How important is mentoring for entrepreneurs and business owners?
Why reinvent the wheel? Every time I meet a business owner or an entrepreneur who does not have a mentor I ask them that very question. Yes, some businesses are very different in what they do and provide. However, there is a lot of overlap. Hiring, firing, evaluating, marketing, creating budgets, managing people – those are all areas where a mentor can be super helpful without having full context or experience doing exactly what you do. Having a mentor means not seeing and doing many of those critical things by yourself for the first time. The difference between having and not having a mentor in many cases can be the difference between success and failure.
What is the Practice Makes Perfect program?
The Practice Makes Perfect program is a summer program that helps students build confidence and enjoy learning.
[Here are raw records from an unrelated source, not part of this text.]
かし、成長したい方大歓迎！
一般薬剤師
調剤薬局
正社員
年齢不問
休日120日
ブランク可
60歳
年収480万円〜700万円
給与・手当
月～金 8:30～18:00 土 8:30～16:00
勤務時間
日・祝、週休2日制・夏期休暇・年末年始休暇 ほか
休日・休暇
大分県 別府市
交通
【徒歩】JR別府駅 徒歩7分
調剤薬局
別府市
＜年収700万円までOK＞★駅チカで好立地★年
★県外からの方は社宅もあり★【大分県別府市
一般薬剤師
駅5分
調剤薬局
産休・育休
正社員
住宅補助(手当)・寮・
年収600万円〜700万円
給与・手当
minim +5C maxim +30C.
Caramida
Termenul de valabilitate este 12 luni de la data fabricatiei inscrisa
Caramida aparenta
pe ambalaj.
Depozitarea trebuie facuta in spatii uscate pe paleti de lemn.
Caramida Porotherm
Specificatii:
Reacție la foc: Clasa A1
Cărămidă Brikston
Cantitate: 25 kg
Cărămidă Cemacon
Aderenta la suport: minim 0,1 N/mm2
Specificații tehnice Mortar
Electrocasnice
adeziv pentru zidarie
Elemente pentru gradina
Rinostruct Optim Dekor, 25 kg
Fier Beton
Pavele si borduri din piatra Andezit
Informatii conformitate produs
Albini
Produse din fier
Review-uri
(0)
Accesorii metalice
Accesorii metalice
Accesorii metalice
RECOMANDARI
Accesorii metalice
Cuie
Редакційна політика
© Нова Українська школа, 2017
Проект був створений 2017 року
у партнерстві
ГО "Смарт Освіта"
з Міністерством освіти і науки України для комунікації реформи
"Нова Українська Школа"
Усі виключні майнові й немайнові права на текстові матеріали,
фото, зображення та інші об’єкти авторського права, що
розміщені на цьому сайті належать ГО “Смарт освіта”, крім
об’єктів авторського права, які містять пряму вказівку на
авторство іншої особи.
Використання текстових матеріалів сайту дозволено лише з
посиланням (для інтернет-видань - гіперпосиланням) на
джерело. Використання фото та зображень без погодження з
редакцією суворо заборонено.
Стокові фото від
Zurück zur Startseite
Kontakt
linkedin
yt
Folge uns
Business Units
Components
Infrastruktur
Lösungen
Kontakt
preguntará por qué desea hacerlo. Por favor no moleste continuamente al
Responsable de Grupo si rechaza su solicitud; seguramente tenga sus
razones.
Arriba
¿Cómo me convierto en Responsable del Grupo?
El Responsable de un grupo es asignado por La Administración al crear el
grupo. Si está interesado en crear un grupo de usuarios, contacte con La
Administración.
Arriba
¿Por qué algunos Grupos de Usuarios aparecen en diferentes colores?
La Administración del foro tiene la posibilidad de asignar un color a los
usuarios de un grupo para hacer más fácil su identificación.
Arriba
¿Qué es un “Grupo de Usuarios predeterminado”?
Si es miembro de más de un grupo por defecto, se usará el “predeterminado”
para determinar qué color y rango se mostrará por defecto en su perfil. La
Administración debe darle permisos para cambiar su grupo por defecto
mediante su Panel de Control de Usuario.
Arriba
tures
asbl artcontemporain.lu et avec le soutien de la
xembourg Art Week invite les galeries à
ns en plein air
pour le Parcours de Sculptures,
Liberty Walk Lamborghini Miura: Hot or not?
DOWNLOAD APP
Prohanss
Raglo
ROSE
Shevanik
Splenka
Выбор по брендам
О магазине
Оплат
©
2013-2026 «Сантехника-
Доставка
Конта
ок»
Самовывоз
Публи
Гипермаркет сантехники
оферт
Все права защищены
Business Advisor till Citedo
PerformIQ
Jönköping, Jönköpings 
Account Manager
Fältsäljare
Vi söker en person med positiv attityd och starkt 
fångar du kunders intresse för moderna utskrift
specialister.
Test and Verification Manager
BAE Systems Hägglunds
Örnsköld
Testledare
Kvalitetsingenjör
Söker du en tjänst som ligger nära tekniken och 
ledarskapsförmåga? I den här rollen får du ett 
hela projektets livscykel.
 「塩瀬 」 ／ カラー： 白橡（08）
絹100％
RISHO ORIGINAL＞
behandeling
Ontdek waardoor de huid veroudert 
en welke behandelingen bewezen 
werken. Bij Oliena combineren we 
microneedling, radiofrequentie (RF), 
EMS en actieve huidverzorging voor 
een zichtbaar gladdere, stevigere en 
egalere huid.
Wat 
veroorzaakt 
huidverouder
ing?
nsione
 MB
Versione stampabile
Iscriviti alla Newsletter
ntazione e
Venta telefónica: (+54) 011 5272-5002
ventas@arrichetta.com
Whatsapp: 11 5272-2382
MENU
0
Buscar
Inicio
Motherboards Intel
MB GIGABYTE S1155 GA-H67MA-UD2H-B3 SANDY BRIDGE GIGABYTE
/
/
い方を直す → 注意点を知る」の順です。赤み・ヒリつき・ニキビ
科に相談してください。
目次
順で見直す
We teach kids to trust adults when it comes to learning. This summer one of our mentors had her mentee come to school crying. The mentee felt comfortable enough to share the problems she was having at home, allowing her to be heard and then refocus her attention on her academics.
Practice Makes Perfect is a comprehensive summer education program with a proven “near-peer” model to support students from kindergarten through college matriculation. Our programs pair skills development for younger students with leadership development, career training and college prep for older students. Through a unique multi-relational approach, Practice Makes Perfect strategically matches academically struggling elementary and middle school students with older, higher achieving mentor peers from the same inner-city neighborhoods. Trained college interns and certiﬁed teachers supervise the “near-peer” relationship for a ﬁve-week, full-day academic experience.
What advice would you give for choosing a mentor?
When you are ready to choose a mentor, remember that finding someone who has the time and capacity to mentor is just as important, if not more important, than finding a mentor that was successful in running their business. As you search, look for someone who you think would make a great teacher and not just someone you would aspire to be like. In business they say that not all good sales people will make great sales managers, the same is true of entrepreneurs. Not all entrepreneurs will make great mentors/teachers. Find the ones that you think will be better teachers and then filter them for experience and success.